To do: Out of the records below, copy all lines in which the word "terms" occurs.

Information:
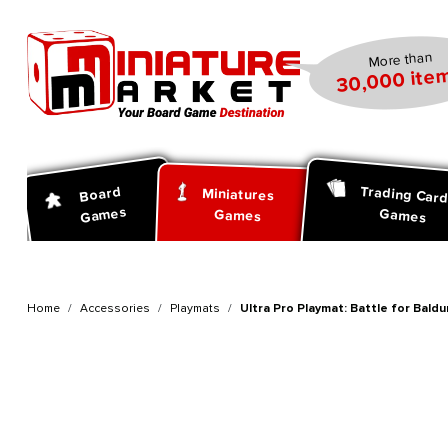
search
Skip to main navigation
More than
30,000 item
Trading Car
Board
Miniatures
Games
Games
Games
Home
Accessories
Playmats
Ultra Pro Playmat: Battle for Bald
---
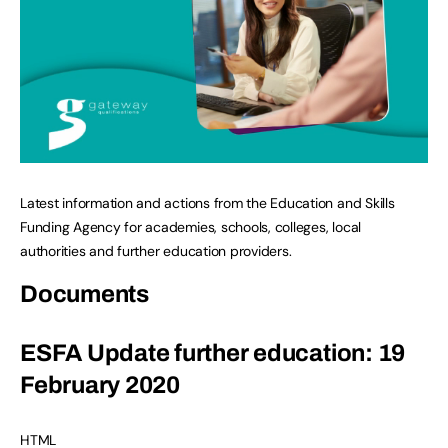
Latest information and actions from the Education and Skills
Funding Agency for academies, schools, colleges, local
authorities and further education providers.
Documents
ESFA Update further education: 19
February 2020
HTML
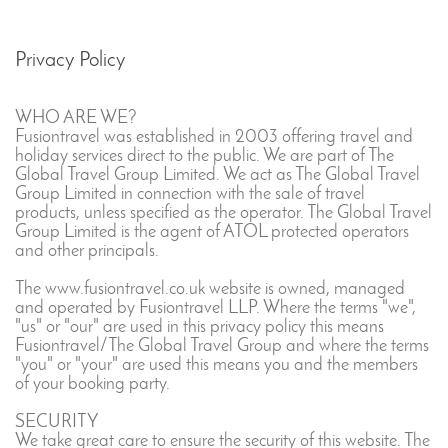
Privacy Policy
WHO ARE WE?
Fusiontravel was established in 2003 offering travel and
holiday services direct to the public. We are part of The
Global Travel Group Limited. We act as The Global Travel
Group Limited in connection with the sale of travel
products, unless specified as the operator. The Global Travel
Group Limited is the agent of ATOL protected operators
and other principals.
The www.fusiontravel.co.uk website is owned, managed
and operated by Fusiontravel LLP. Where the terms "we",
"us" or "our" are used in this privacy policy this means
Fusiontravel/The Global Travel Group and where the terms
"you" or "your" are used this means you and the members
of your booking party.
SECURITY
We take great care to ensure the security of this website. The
...
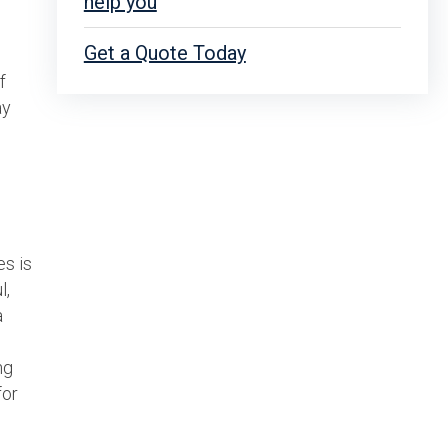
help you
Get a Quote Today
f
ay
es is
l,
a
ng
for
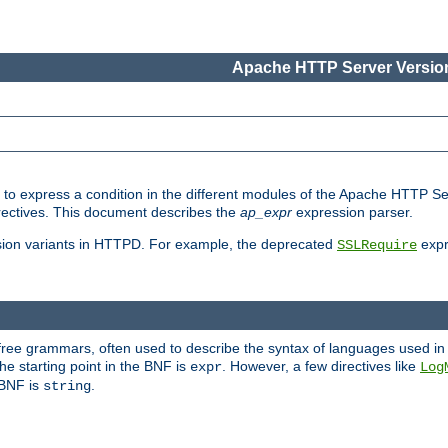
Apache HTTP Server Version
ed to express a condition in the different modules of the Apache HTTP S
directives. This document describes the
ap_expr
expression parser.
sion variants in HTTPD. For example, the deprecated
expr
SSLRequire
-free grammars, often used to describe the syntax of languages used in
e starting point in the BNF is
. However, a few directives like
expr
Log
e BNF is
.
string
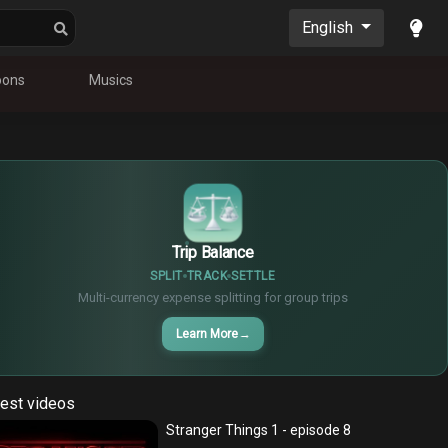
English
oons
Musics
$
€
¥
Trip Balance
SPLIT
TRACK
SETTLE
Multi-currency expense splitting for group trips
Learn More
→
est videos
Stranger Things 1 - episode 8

Solution for this task:
and operated by Fusiontravel LLP. Where the terms "we",
Fusiontravel/The Global Travel Group and where the terms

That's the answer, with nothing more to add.